Thabo Mbeki pursued an ‘African agenda’ to stabilise the continent while Jacob Zuma demonstrated more continuity in foreign policy
The celebration of Africa Day last week offers an opportunity to assess three decades of SA’s peacemaking contributions to the continent.
Founding president Nelson Mandela famously noted in a speech to the UN General Assembly in 1995: “We come from Africa and SA ... to thank the UN for challenging, with us, a system that defined fellow humans as lesser beings ... The youth ... are ... bound to wonder why it should be that poverty still pervades the greater part of the globe; that wars continue to rage; and that many in positions of power and privilege pursue cold-hearted philosophies which terrifyingly proclaim: I am not your brother’s keeper.”
Madiba led peacemaking efforts in Burundi and Lesotho, but was unsuccessful in mediating the Zairean crisis in 1997, and was diplomatically isolated by a bruising political battle with Nigeria’s autocratic Gen Sani Abacha in 1995.
Thabo Mbeki pursued an “African agenda” to stabilise the continent, deploying 3 000 peacekeepers to Burundi and the Democratic Republic of the Congo under SA’s dynamic Gen Derrick Mgwebi, thus transforming the country from being Africa’s most destabilising power to its most energetic peacemaker.
Mbeki developed an innate understanding of Mandela’s concept that “every African is his brother’s keeper”. He also served as the mediator in Ivory Coast from 2004 to 2006. Out of power, Mbeki helped negotiate a government of national unity in Zimbabwe in 2009, and from 2012 mediated between Sudan and South Sudan on behalf of the AU.
Under Mbeki SA also served on the UN Security Council in 2007-2008, pushing for the reform of the anachronistic Security Council to expand membership to include countries such as SA, Nigeria, Brazil, India, Germany and Japan. However, the AU’s quixotic 2005 Ezulwini Consensus calling for three new veto-wielding African permanent seats to augment the continent’s three rotating seats, effectively stalled the process.
SA also pushed forcefully for the strengthening of security co-operation between the UN Security Council and logistically and financially weak African regional bodies, with 15 meetings taking place between the 15-member AU Security Council and the 15-member UN Security Council since 2007.
From 2009 Jacob Zuma continued to stress “the African agenda”, demonstrating more continuity than change in SA’s foreign policy.
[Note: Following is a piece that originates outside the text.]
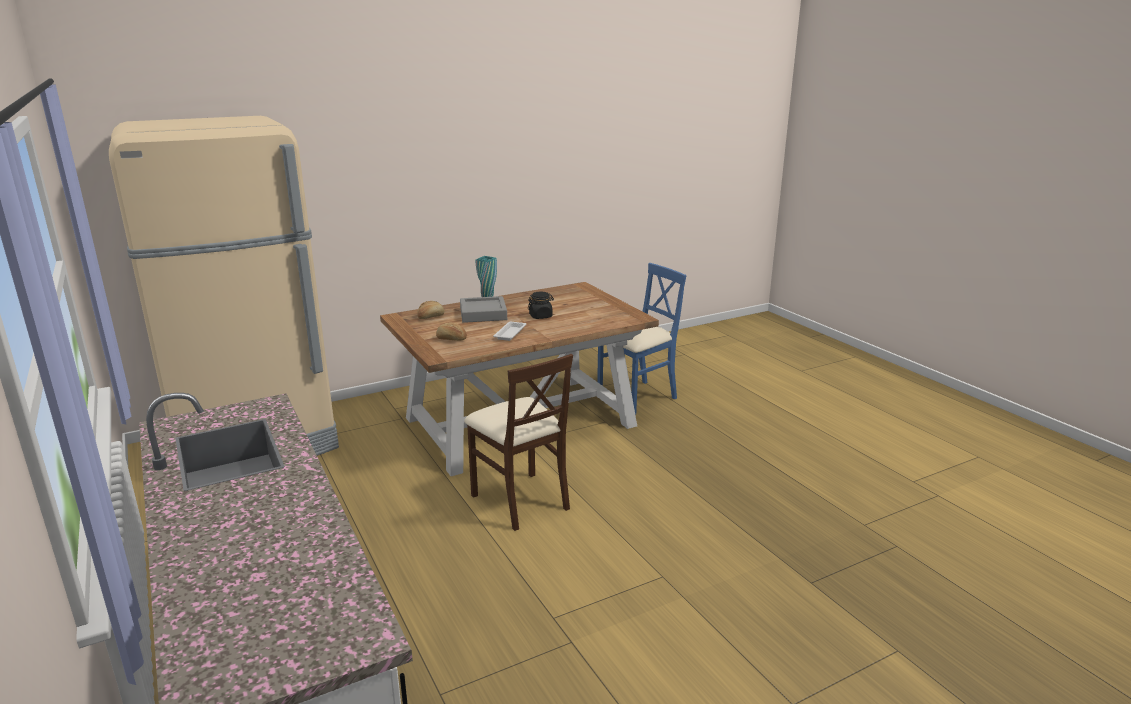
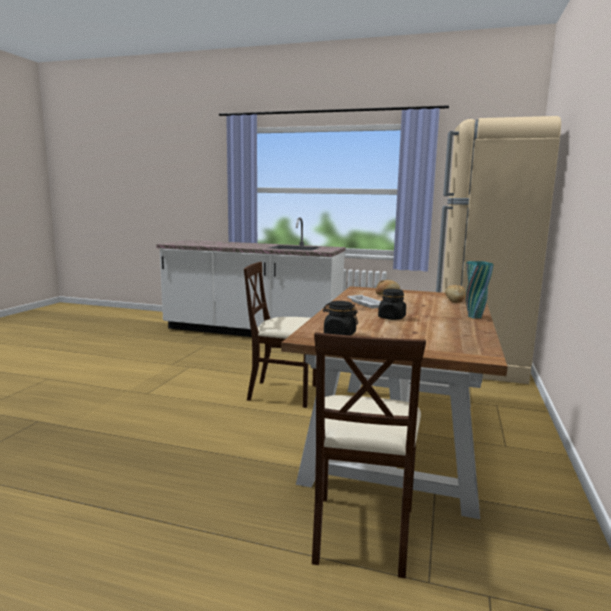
camera: 135 degrees right, 10 degrees down
(483, 314) = (435, 309): grey tray -> none
(612, 314) = (339, 334): none -> black jar
(637, 397) = (361, 532): blue chair -> beige chair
But whereas Mbeki sought leadership at the continental AU level, which he was sometimes unable to translate into leverage at the Southern African level, in securing strong subregional support through Angola, Zuma gave SA greater influence at the continental level. This was revealed by Nkosazana Dlamini-Zuma’s controversial appointment, driven by the Southern African Development Community (SADC), as AU Commission chair in 2012.
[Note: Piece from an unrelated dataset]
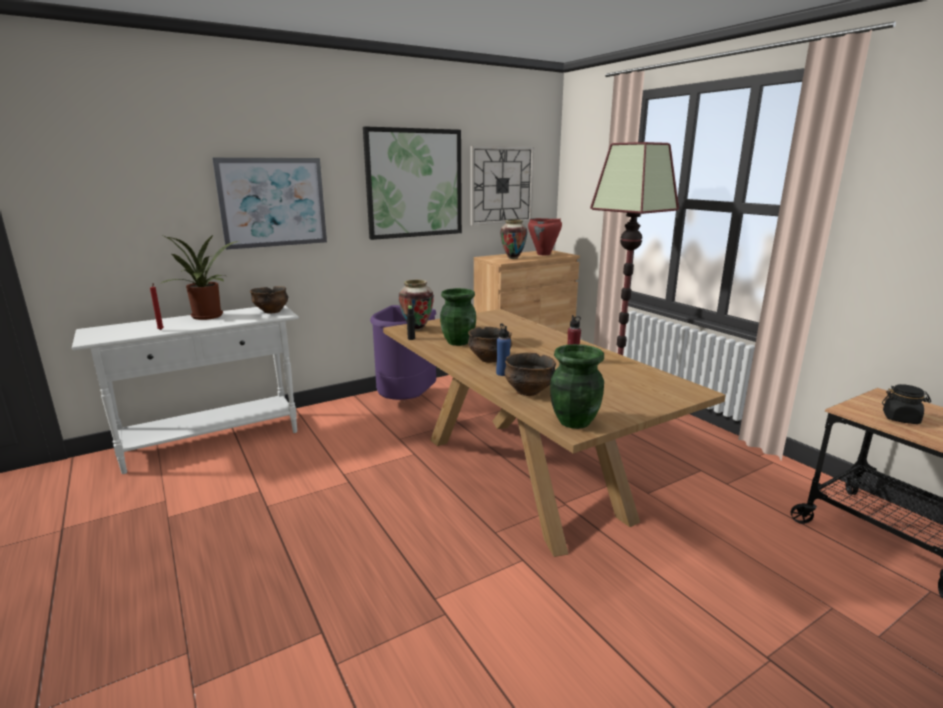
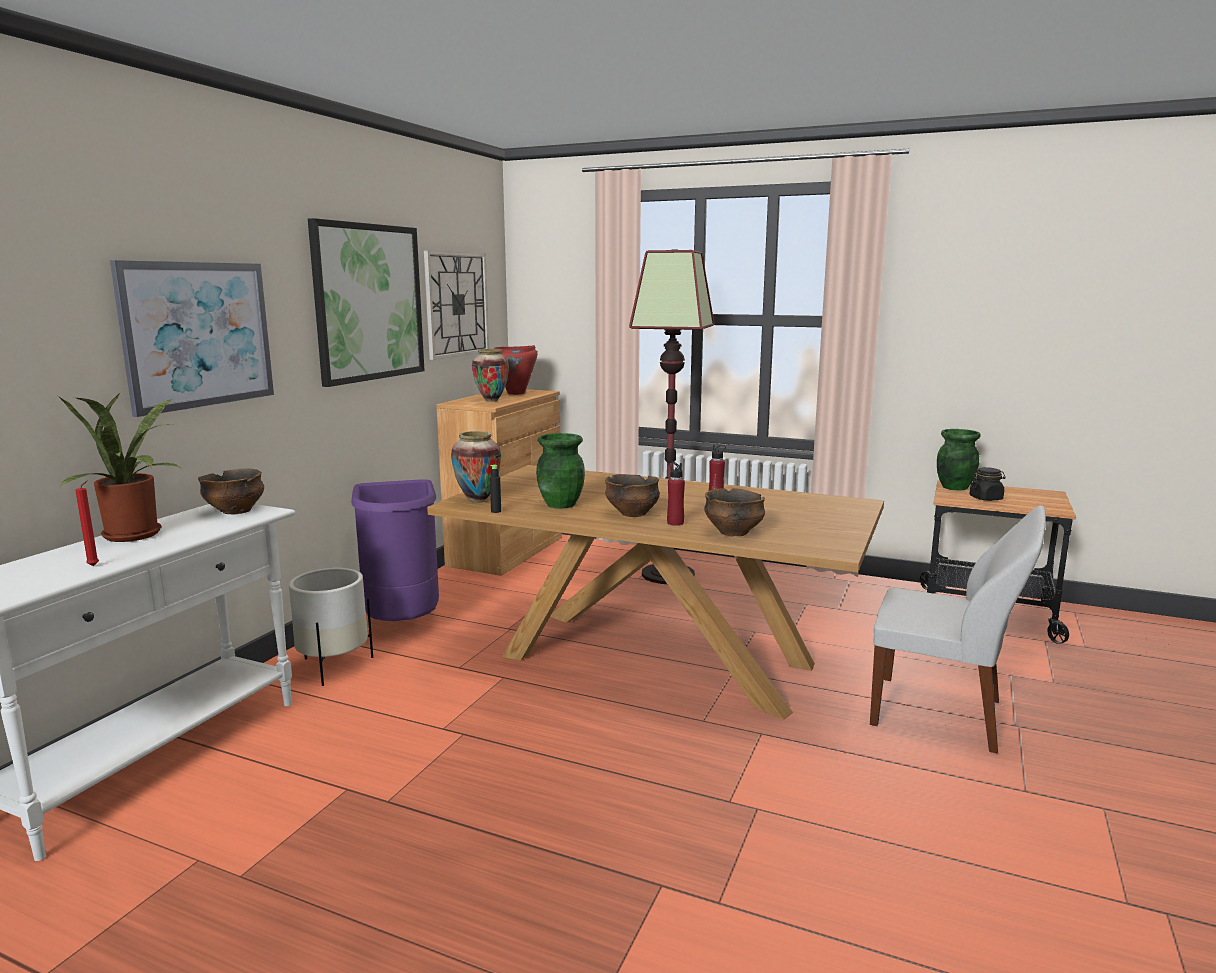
camera: 35 degrees left, 5 degrees down
(340, 417) = (334, 667): none -> white planter
(503, 373) = (675, 523): blue bottle -> red bottle
(573, 421) = (822, 546): green vase -> green vase (954, 487)
(700, 612) = (941, 714): none -> white chair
SA again served on the UN Security Council in 2011/2012, stirring controversy over its voting record on Libya and Ivory Coast. A botched intervention in the Central African Republic (CAR) in 2013 saw 13 SA soldiers killed, resulting in a humiliating withdrawal of its contingent from the country.
Under Cyril Ramaphosa SA again served on the UN Security Council in 2019-2020. As AU chair in 2020 the president identified the Congo, CAR and Libya as priorities for “silencing the guns”. SA was particularly active on Sudan, South Sudan, Congo, Burundi and Western Sahara, often aligning with China, Russia and African allies in challenging the US, Britain, and France.
Elsewhere, 3 000 SADC soldiers from SA, Botswana, Lesotho, Angola and Zambia – along with Rwanda – were deployed in Mozambique’s mineral-rich Cabo Delgado province from July 2021 in a bid to stem a four-year insurgency.
We return to the words of Mandela at the UN in 1995, condemning powerful countries for often adopting a heartless indifference to the idea of a common humanity, and thus lacking what the Nobel laureate termed ubuntu: the gift of discovering our shared humanity.
Prof Adekeye Adebajo is professor and senior research fellow at the University of Pretoria’s Centre for the Advancement of Scholarship.
This article first appeared in Business Day on 30 May 2022.